We breakfasted on the ship, having prepaid, and disembarked around 8am. We headed straight into Lübeck, only a few miles, although as it is on the south of the city, it seemed that we went quite a long way round. The city was very quiet for a Monday morning. We parked by the river and had a wander round. It was very pleasant, people fishing, sun shining. It was all a bit too early so we moved on. We wanted to avoid the inevitable traffic around Hamburg so planned to take a route south to Lüneberg.
Before we left Lübeck, however, we located a Lidl. As we drove into the car park, we realised it was virtually empty. I went over to the entrance and saw that it should be open. What was going on? As I walked back to the camper, a lady came over and said today was a "feiertag" (holiday) and so the shop was shut.
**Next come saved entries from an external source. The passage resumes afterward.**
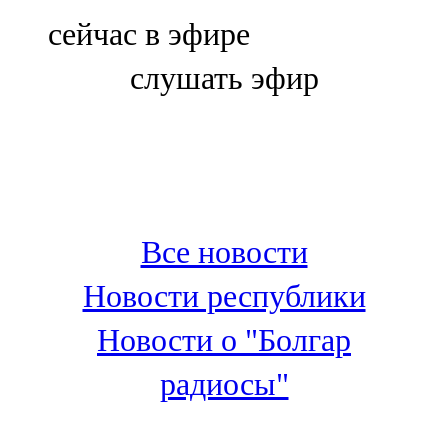
Болгар
сейчас в эфире
106,0 FM
слушать эфир
Бөгелмә
101,7 FM
Буа
100,3 FM
Все новости
Зәй
Новости республики
106,6 FM
Новости о "Болгар
Кадыбаш
радиосы"
105,2 FM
Anyway, we found a garage open and bought some long life milk and a few bread rolls so we wouldn't be destitute. Amanda went online and ascertained that today is German Unity Day, a public holiday, presumably since 1989.
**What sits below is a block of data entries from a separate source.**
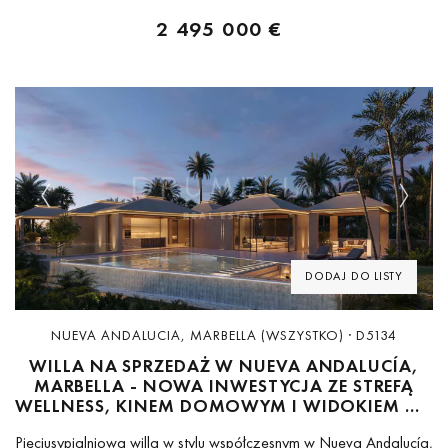
2 495 000 €
Previous
Next
DODAJ DO LISTY
NUEVA ANDALUCIA, MARBELLA (WSZYSTKO) · D5134
WILLA NA SPRZEDAŻ W NUEVA ANDALUCÍA,
MARBELLA - NOWA INWESTYCJA ZE STREFĄ
WELLNESS, KINEM DOMOWYM I WIDOKIEM NA
POLE GOLFOWE
Pięciusypialniowa willa w stylu współczesnym w Nueva Andalucía,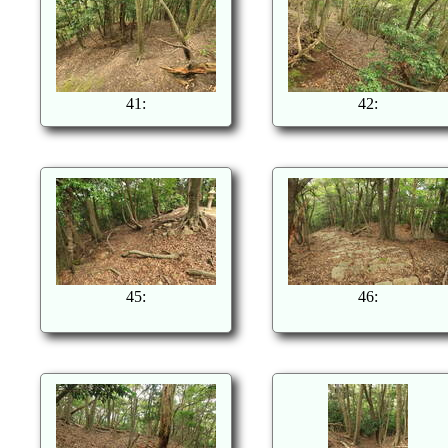
41:
42:
45:
46:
On we went, a very pleasant drive down to Lüneberg. Parking was a problem initially as there seemed to be a disproportionate number of "parking houses" which are out of bounds to our camper, unless we want to lower the roof. However, going down a side street, Lüner Straße, we found a space just by the church. It was then just a short walk in to the centre of the town. Here, our ears were assailed by the sound of live music and found a crowd gathered round a band, Lazy Beat Bones. They are a school band whose members are disabled and able bodied and were rather good.
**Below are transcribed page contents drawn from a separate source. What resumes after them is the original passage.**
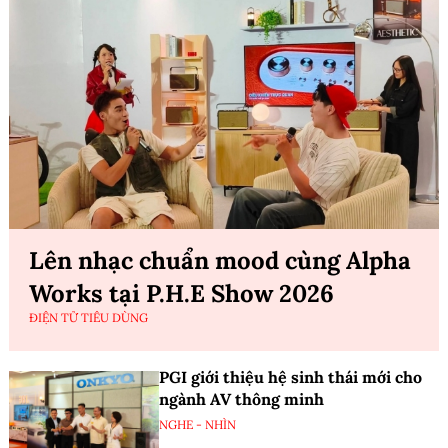
Lên nhạc chuẩn mood cùng Alpha
Works tại P.H.E Show 2026
ĐIỆN TỬ TIÊU DÙNG
PGI giới thiệu hệ sinh thái mới cho
ngành AV thông minh
NGHE - NHÌN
Going on to the town square, there was more music and suddenly we were among numerous stalls. Far more (and better) than a Christmas market. It was a three day event, the fourteenth annual Lüneberger Sülfmeistertage, celebrating the town's history and heritage of salt mining. There was music, food and beer stalls, crafts and all sorts of other things. We grabbed our lunch for later, one roll each of brown shrimps and Bismarck herring. Apart from these festivities, none of the shops were open.
We had a quick look round the church of St. Nicholas, just over the road from where we were parked, an impressive building dating back to the 1400s. Neither this, nor any other buildings in the town suffered damage in WWII. Lüneberg is noteworthy for being the place where Montgomery accepted the German surrender; also, Heinrich Himmler's ashes are buried in an unmarked place somewhere in the surrounding Lüneberg Heath.
We planned our overnight stop at Nienburg and had a meandering drive across country to arrive here around 4pm. We are amongst other camper vans alongside the River Weser. I took a walk into town, pleasant enough but not particularly noteworthy.